_YOUR INSTRUCTIONS_
Copy out the lines from the one containing "#### [90] Motion" through the one containing "Scalar with iat 2015", including both of those lines, and omit the pictures.

_GIVEN INFORMATION_
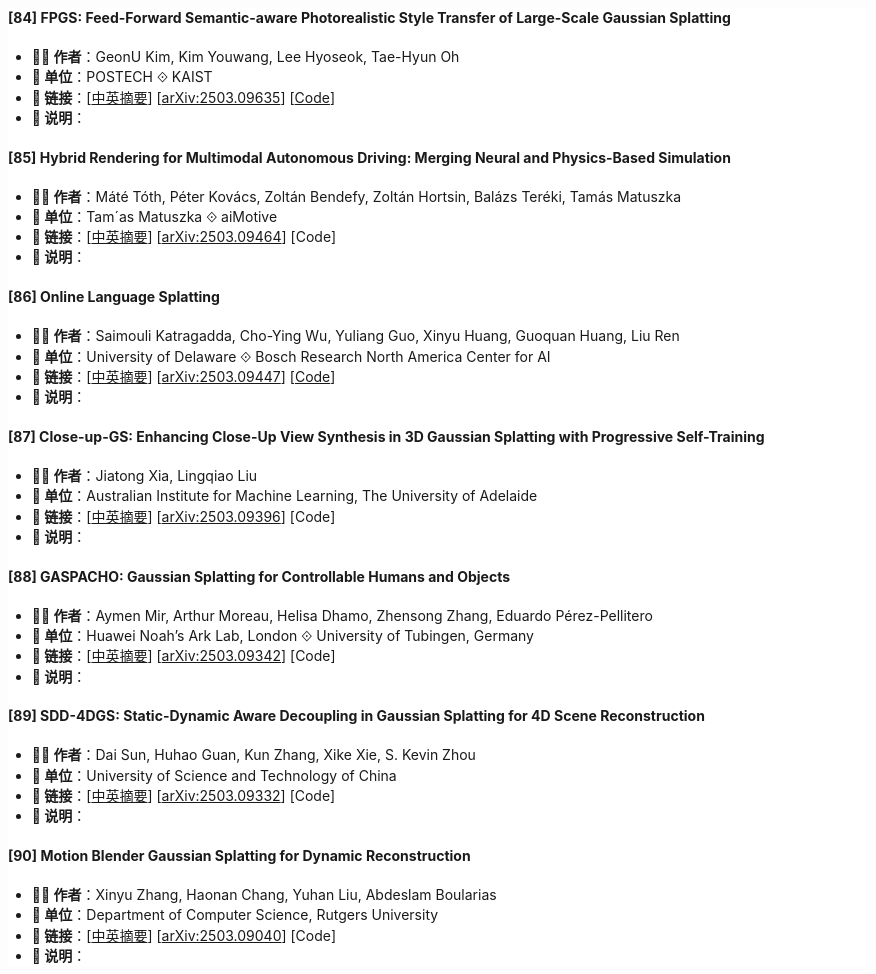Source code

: #### [84] FPGS: Feed-Forward Semantic-aware Photorealistic Style Transfer of Large-Scale Gaussian Splatting
- **🧑‍🔬 作者**：GeonU Kim, Kim Youwang, Lee Hyoseok, Tae-Hyun Oh
- **🏫 单位**：POSTECH ⟐ KAIST
- **🔗 链接**：[[中英摘要](./abs/2503.09635.md)] [[arXiv:2503.09635](https://arxiv.org/abs/2503.09635)] [[Code](https://github.com/kaist-ami/FPGS)]
- **📝 说明**：

#### [85] Hybrid Rendering for Multimodal Autonomous Driving: Merging Neural and Physics-Based Simulation
- **🧑‍🔬 作者**：Máté Tóth, Péter Kovács, Zoltán Bendefy, Zoltán Hortsin, Balázs Teréki, Tamás Matuszka
- **🏫 单位**：Tam´as Matuszka ⟐ aiMotive
- **🔗 链接**：[[中英摘要](./abs/2503.09464.md)] [[arXiv:2503.09464](https://arxiv.org/abs/2503.09464)] [Code]
- **📝 说明**：

#### [86] Online Language Splatting
- **🧑‍🔬 作者**：Saimouli Katragadda, Cho-Ying Wu, Yuliang Guo, Xinyu Huang, Guoquan Huang, Liu Ren
- **🏫 单位**：University of Delaware ⟐ Bosch Research North America Center for AI
- **🔗 链接**：[[中英摘要](./abs/2503.09447.md)] [[arXiv:2503.09447](https://arxiv.org/abs/2503.09447)] [[Code](https://saimouli.github.io/onlineLang/)]
- **📝 说明**：

#### [87] Close-up-GS: Enhancing Close-Up View Synthesis in 3D Gaussian Splatting with Progressive Self-Training
- **🧑‍🔬 作者**：Jiatong Xia, Lingqiao Liu
- **🏫 单位**：Australian Institute for Machine Learning, The University of Adelaide
- **🔗 链接**：[[中英摘要](./abs/2503.09396.md)] [[arXiv:2503.09396](https://arxiv.org/abs/2503.09396)] [Code]
- **📝 说明**：

#### [88] GASPACHO: Gaussian Splatting for Controllable Humans and Objects
- **🧑‍🔬 作者**：Aymen Mir, Arthur Moreau, Helisa Dhamo, Zhensong Zhang, Eduardo Pérez-Pellitero
- **🏫 单位**：Huawei Noah’s Ark Lab, London ⟐ University of Tubingen, Germany
- **🔗 链接**：[[中英摘要](./abs/2503.09342.md)] [[arXiv:2503.09342](https://arxiv.org/abs/2503.09342)] [Code]
- **📝 说明**：

#### [89] SDD-4DGS: Static-Dynamic Aware Decoupling in Gaussian Splatting for 4D Scene Reconstruction
- **🧑‍🔬 作者**：Dai Sun, Huhao Guan, Kun Zhang, Xike Xie, S. Kevin Zhou
- **🏫 单位**：University of Science and Technology of China
- **🔗 链接**：[[中英摘要](./abs/2503.09332.md)] [[arXiv:2503.09332](https://arxiv.org/abs/2503.09332)] [Code]
- **📝 说明**：

#### [90] Motion Blender Gaussian Splatting for Dynamic Reconstruction
- **🧑‍🔬 作者**：Xinyu Zhang, Haonan Chang, Yuhan Liu, Abdeslam Boularias
- **🏫 单位**：Department of Computer Science, Rutgers University
- **🔗 链接**：[[中英摘要](./abs/2503.09040.md)] [[arXiv:2503.09040](https://arxiv.org/abs/2503.09040)] [Code]
- **📝 说明**：
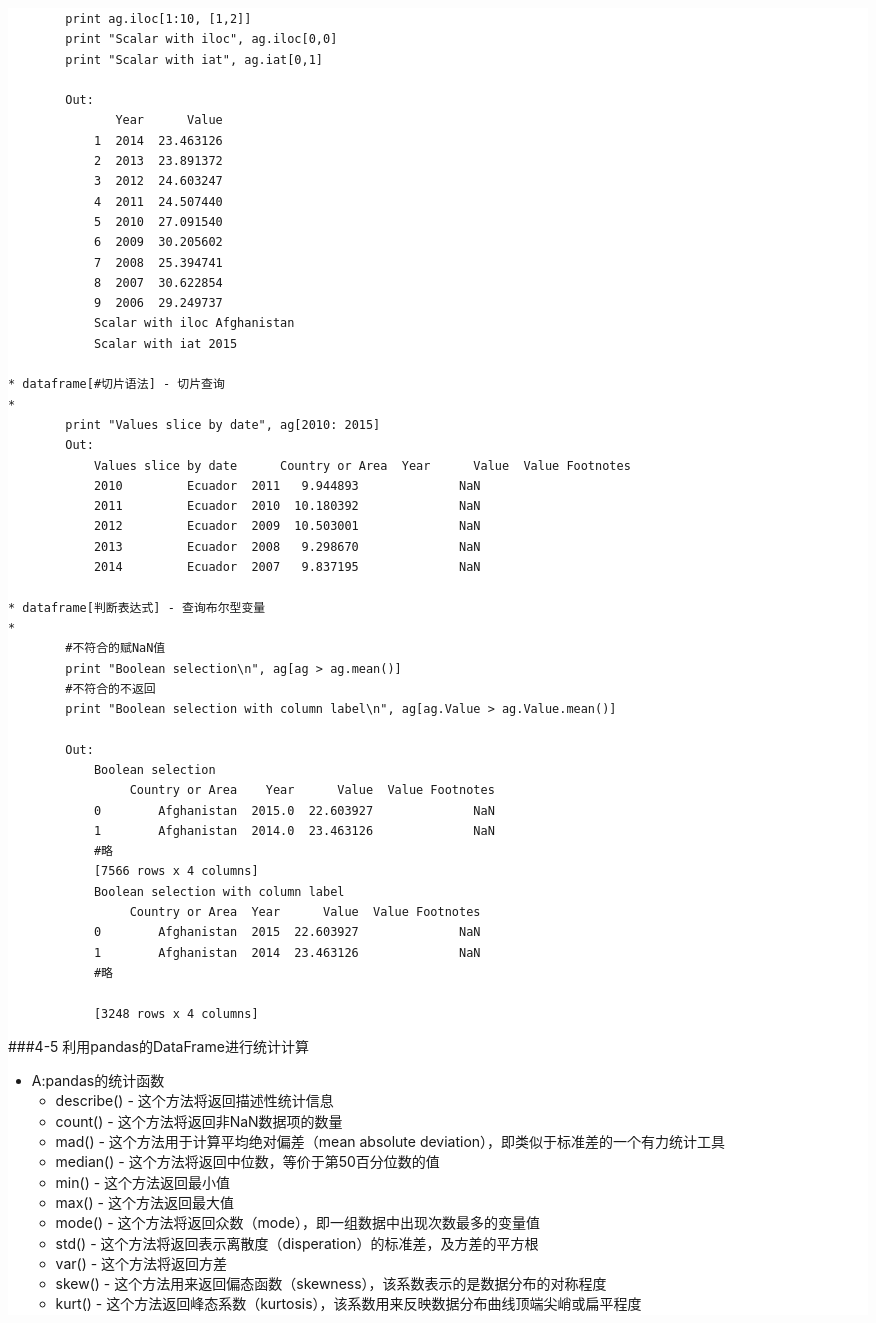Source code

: 			print ag.iloc[1:10, [1,2]]
			print "Scalar with iloc", ag.iloc[0,0]
			print "Scalar with iat", ag.iat[0,1]

			Out:
				   Year      Value
				1  2014  23.463126
				2  2013  23.891372
				3  2012  24.603247
				4  2011  24.507440
				5  2010  27.091540
				6  2009  30.205602
				7  2008  25.394741
				8  2007  30.622854
				9  2006  29.249737
				Scalar with iloc Afghanistan
				Scalar with iat 2015

	* dataframe[#切片语法] - 切片查询
	* 
			print "Values slice by date", ag[2010: 2015]
			Out:
				Values slice by date      Country or Area  Year      Value  Value Footnotes
				2010         Ecuador  2011   9.944893              NaN
				2011         Ecuador  2010  10.180392              NaN
				2012         Ecuador  2009  10.503001              NaN
				2013         Ecuador  2008   9.298670              NaN
				2014         Ecuador  2007   9.837195              NaN

	* dataframe[判断表达式] - 查询布尔型变量
	* 
			#不符合的赋NaN值
			print "Boolean selection\n", ag[ag > ag.mean()]
			#不符合的不返回
			print "Boolean selection with column label\n", ag[ag.Value > ag.Value.mean()]

			Out:
				Boolean selection
				     Country or Area    Year      Value  Value Footnotes
				0        Afghanistan  2015.0  22.603927              NaN
				1        Afghanistan  2014.0  23.463126              NaN
				#略
				[7566 rows x 4 columns]
				Boolean selection with column label
				     Country or Area  Year      Value  Value Footnotes
				0        Afghanistan  2015  22.603927              NaN
				1        Afghanistan  2014  23.463126              NaN
				#略
				
				[3248 rows x 4 columns]

###4-5 利用pandas的DataFrame进行统计计算
* A:pandas的统计函数
	* describe() 	- 这个方法将返回描述性统计信息
	* count() 		- 这个方法将返回非NaN数据项的数量
	* mad() 		- 这个方法用于计算平均绝对偏差（mean absolute deviation），即类似于标准差的一个有力统计工具
	* median()		- 这个方法将返回中位数，等价于第50百分位数的值
	* min() 		- 这个方法返回最小值
	* max() 		- 这个方法返回最大值
	* mode() 		- 这个方法将返回众数（mode），即一组数据中出现次数最多的变量值
	* std() 		- 这个方法将返回表示离散度（disperation）的标准差，及方差的平方根
	* var() 		- 这个方法将返回方差
	* skew() 		- 这个方法用来返回偏态函数（skewness），该系数表示的是数据分布的对称程度
	* kurt() 		- 这个方法返回峰态系数（kurtosis），该系数用来反映数据分布曲线顶端尖峭或扁平程度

_WRITTEN ANSWER_
#### [90] Motion Blender Gaussian Splatting for Dynamic Reconstruction
- **🧑‍🔬 作者**：Xinyu Zhang, Haonan Chang, Yuhan Liu, Abdeslam Boularias
- **🏫 单位**：Department of Computer Science, Rutgers University
- **🔗 链接**：[[中英摘要](./abs/2503.09040.md)] [[arXiv:2503.09040](https://arxiv.org/abs/2503.09040)] [Code]
- **📝 说明**：
Source code

: 			print ag.iloc[1:10, [1,2]]
			print "Scalar with iloc", ag.iloc[0,0]
			print "Scalar with iat", ag.iat[0,1]

			Out:
				   Year      Value
				1  2014  23.463126
				2  2013  23.891372
				3  2012  24.603247
				4  2011  24.507440
				5  2010  27.091540
				6  2009  30.205602
				7  2008  25.394741
				8  2007  30.622854
				9  2006  29.249737
				Scalar with iloc Afghanistan
				Scalar with iat 2015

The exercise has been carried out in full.